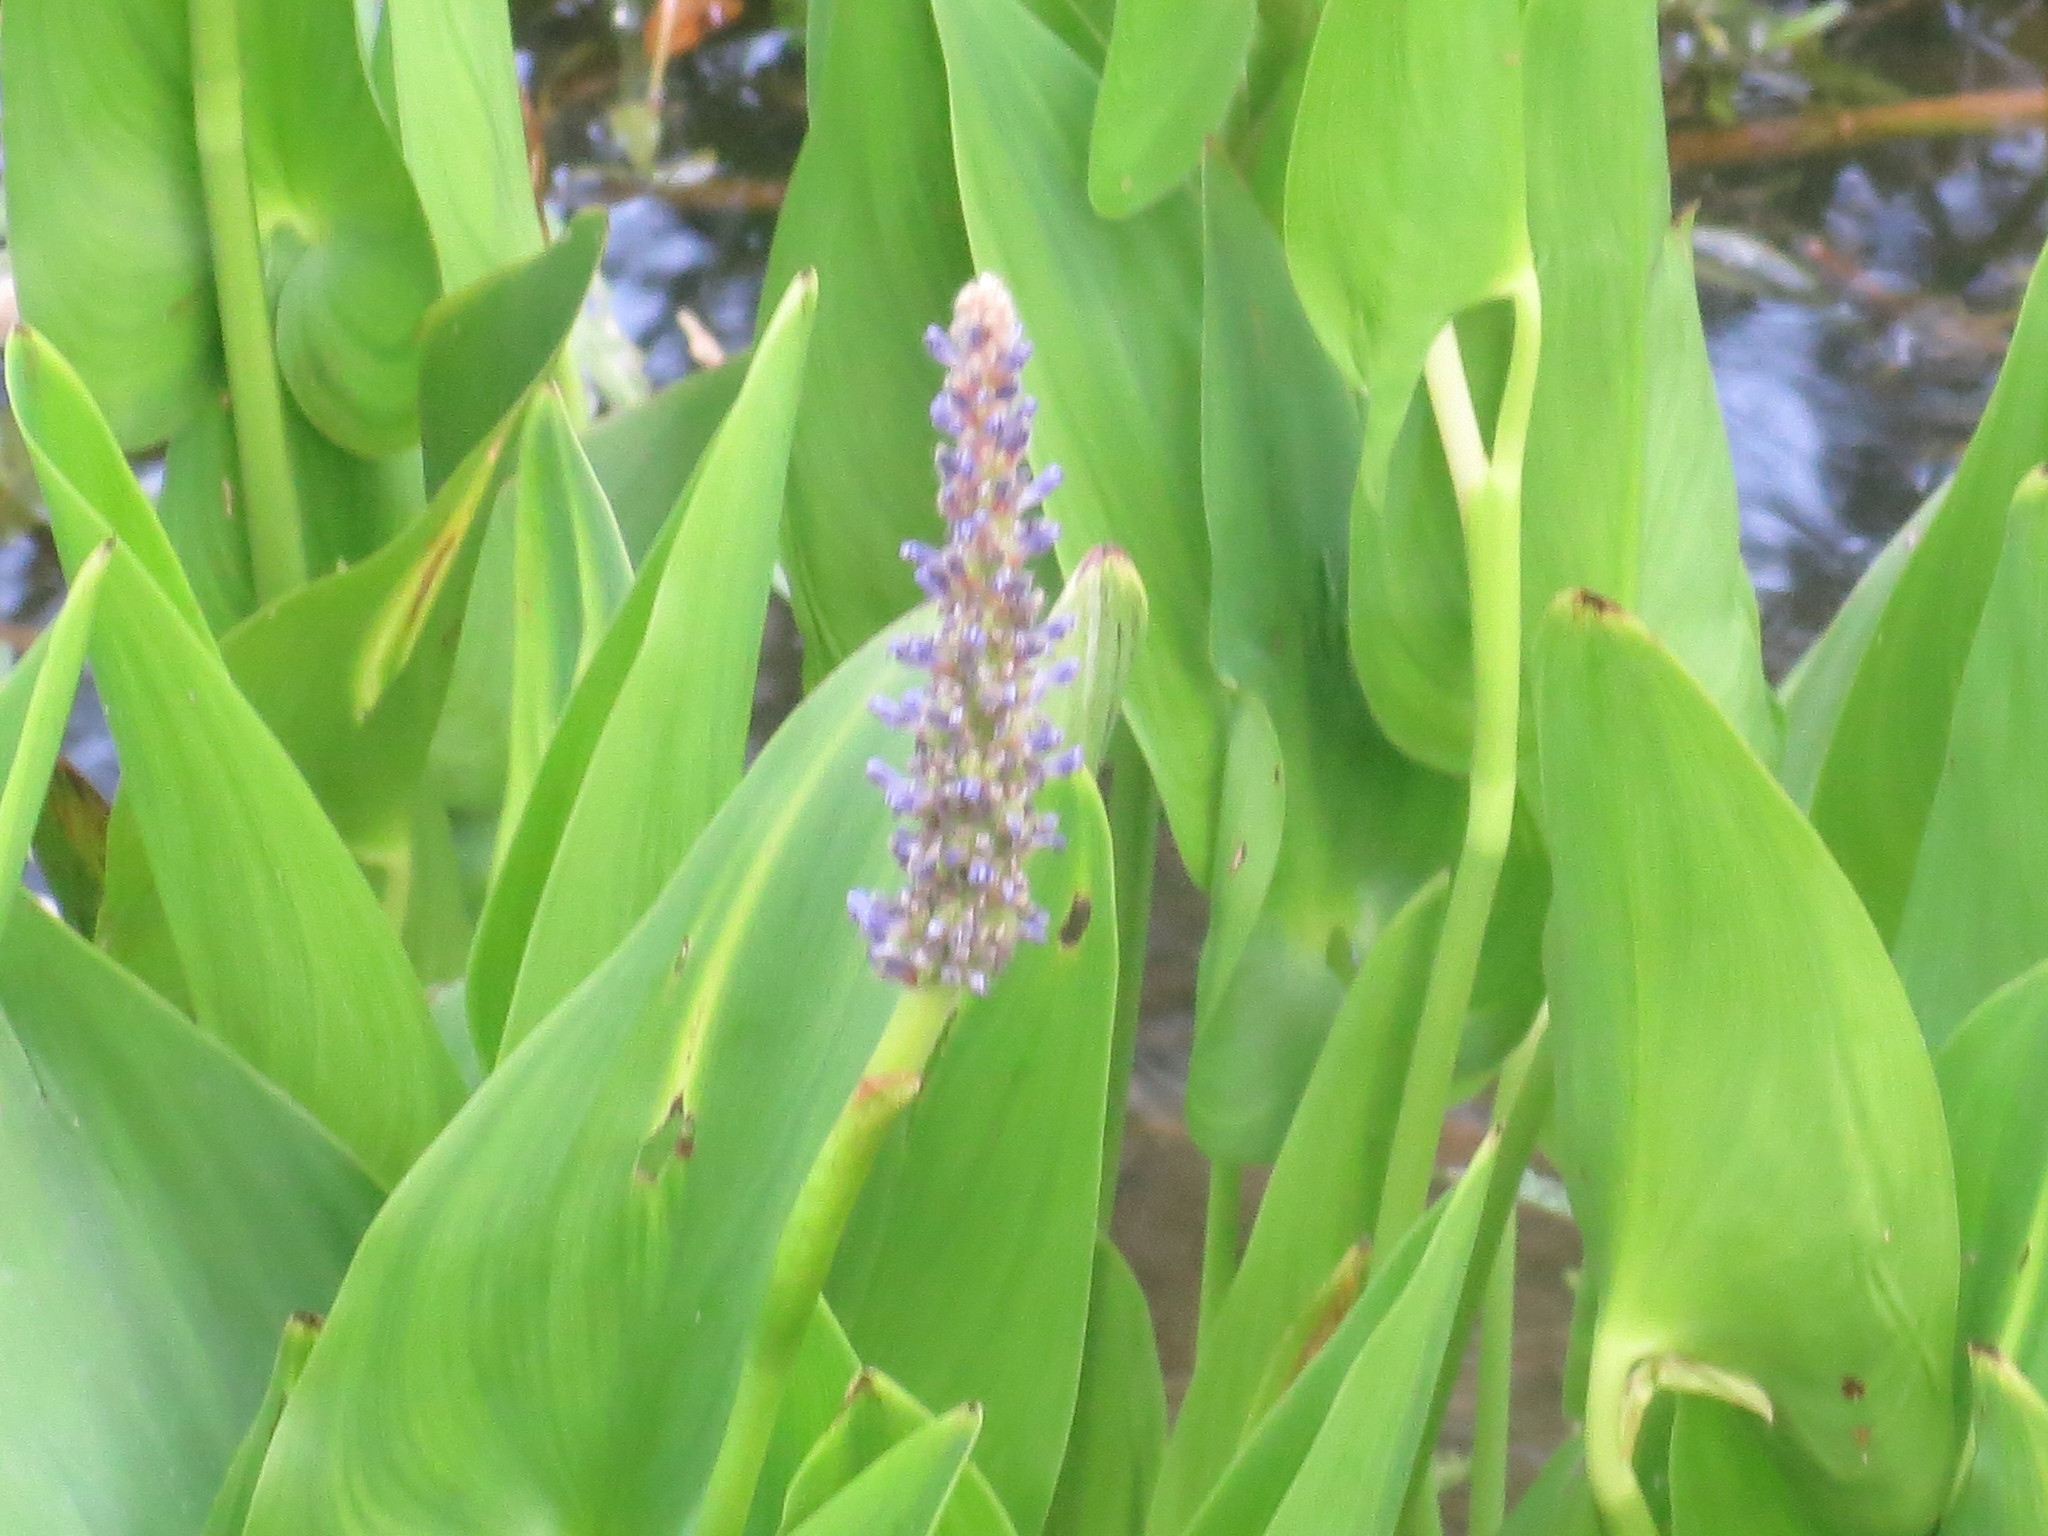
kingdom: Plantae
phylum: Tracheophyta
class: Liliopsida
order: Commelinales
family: Pontederiaceae
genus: Pontederia
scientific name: Pontederia cordata
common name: Pickerelweed
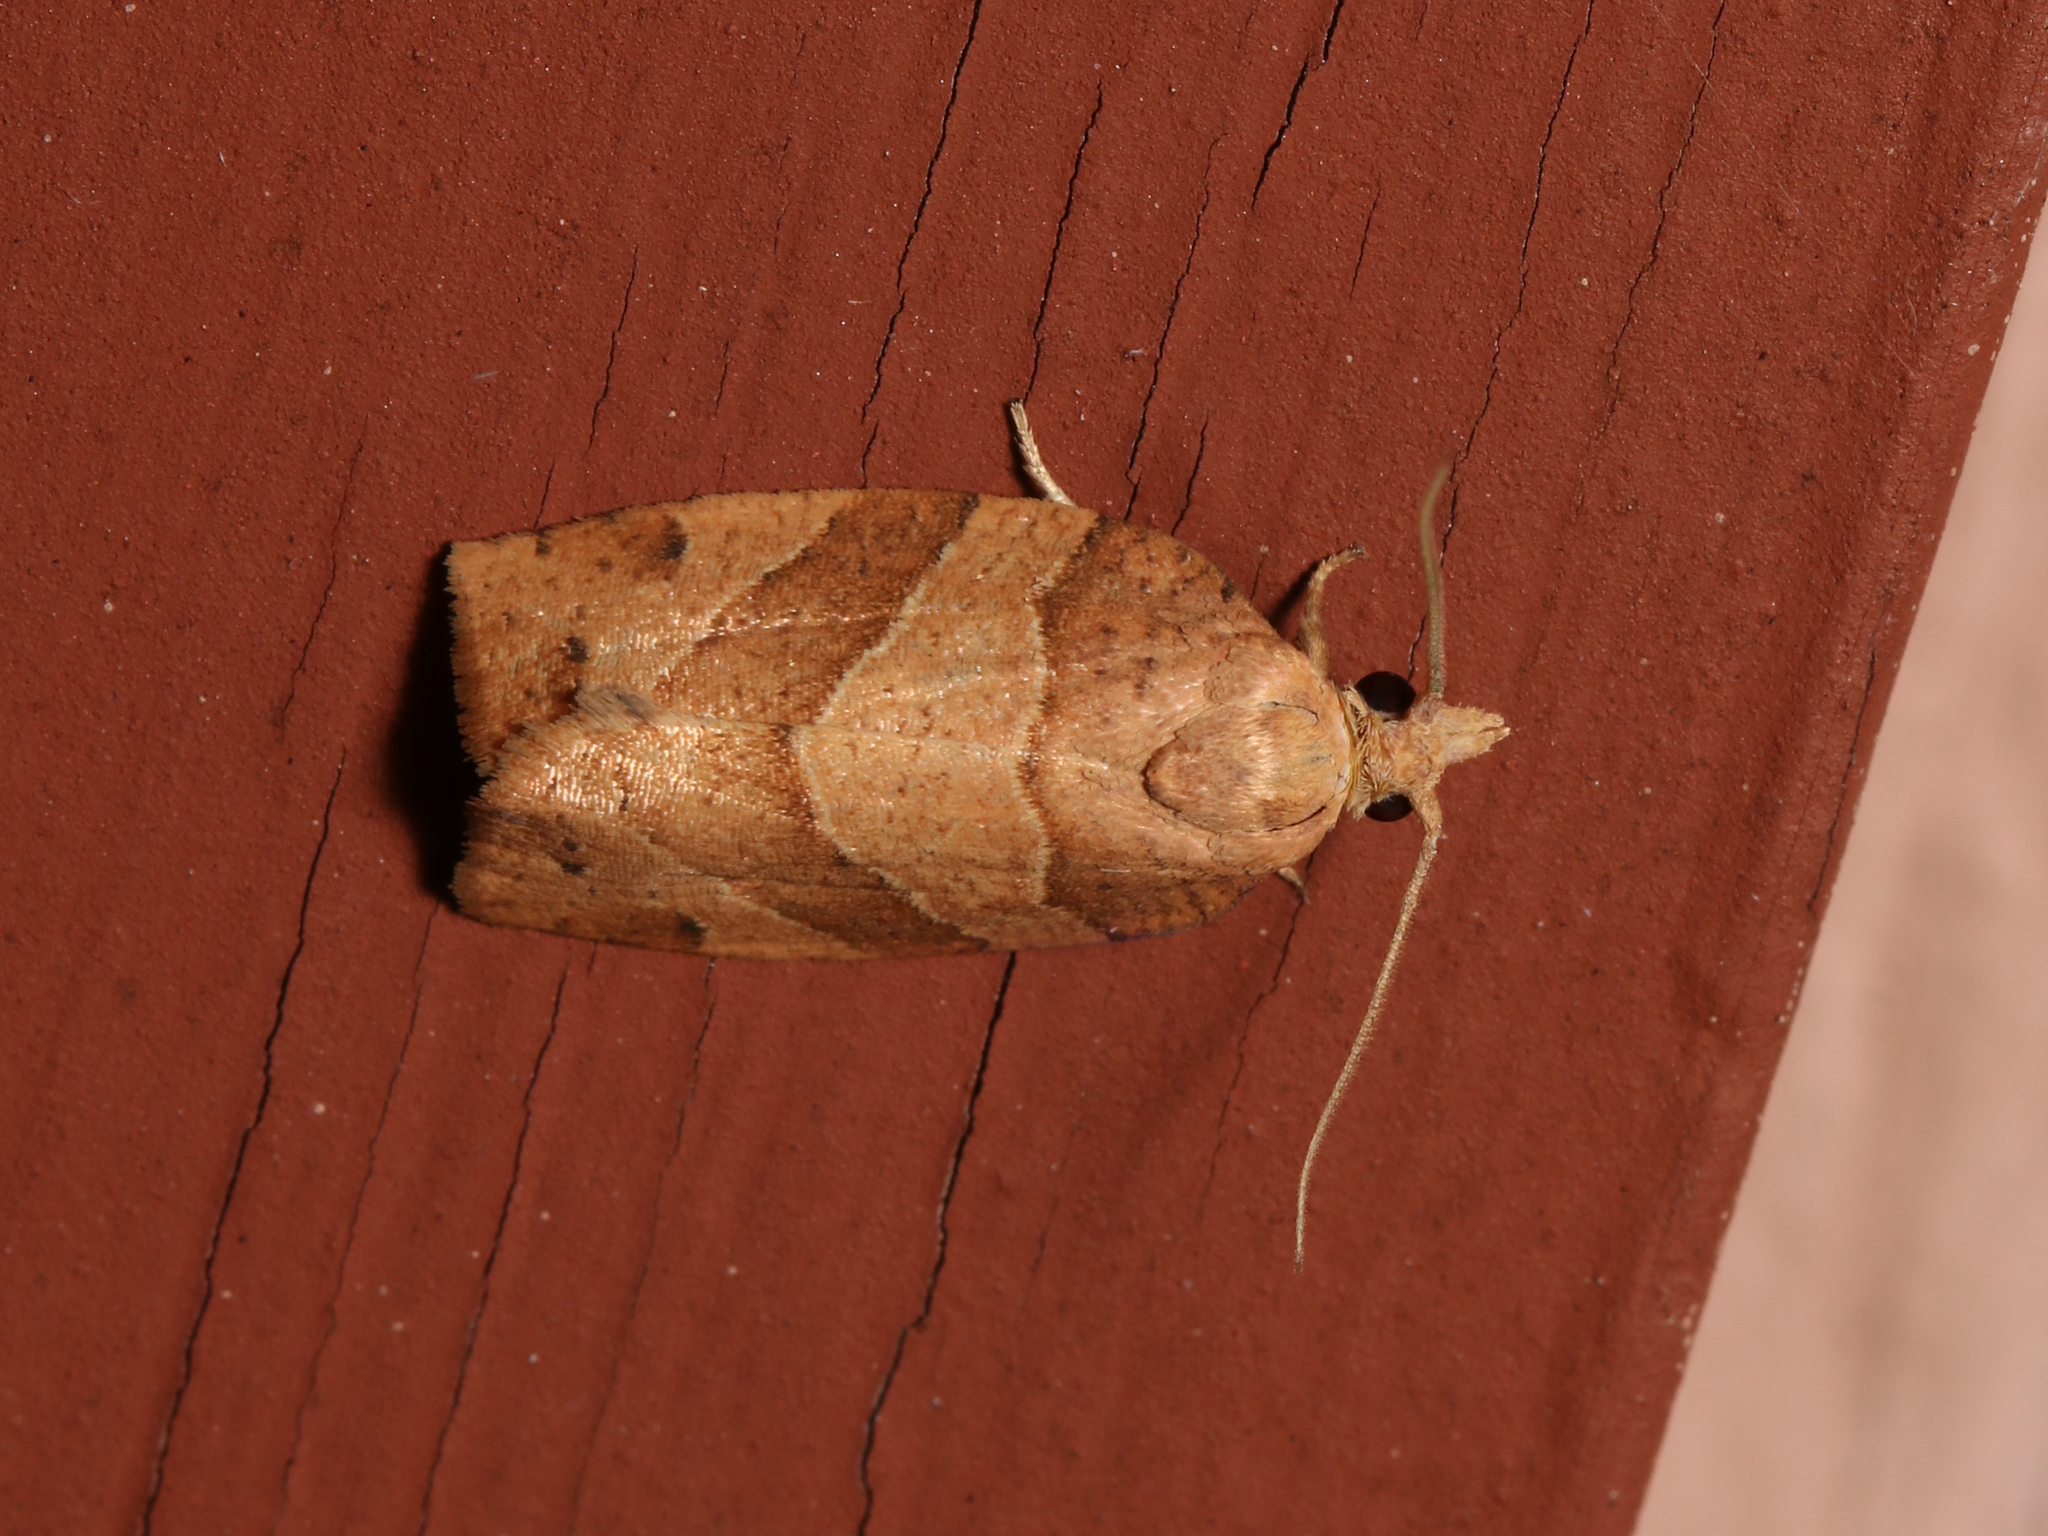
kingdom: Animalia
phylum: Arthropoda
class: Insecta
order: Lepidoptera
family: Tortricidae
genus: Pandemis
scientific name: Pandemis lamprosana
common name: Woodgrain leafroller moth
================
◆ **Work to complete**
Reproduce all of the records above, substituting "vernacular name" for each occurrence of "common name" and leaving everything else unchanged. Omit the pictures from the answer.

◆ **The reply**
kingdom: Plantae
phylum: Tracheophyta
class: Liliopsida
order: Commelinales
family: Pontederiaceae
genus: Pontederia
scientific name: Pontederia cordata
vernacular name: Pickerelweed
kingdom: Animalia
phylum: Arthropoda
class: Insecta
order: Lepidoptera
family: Tortricidae
genus: Pandemis
scientific name: Pandemis lamprosana
vernacular name: Woodgrain leafroller moth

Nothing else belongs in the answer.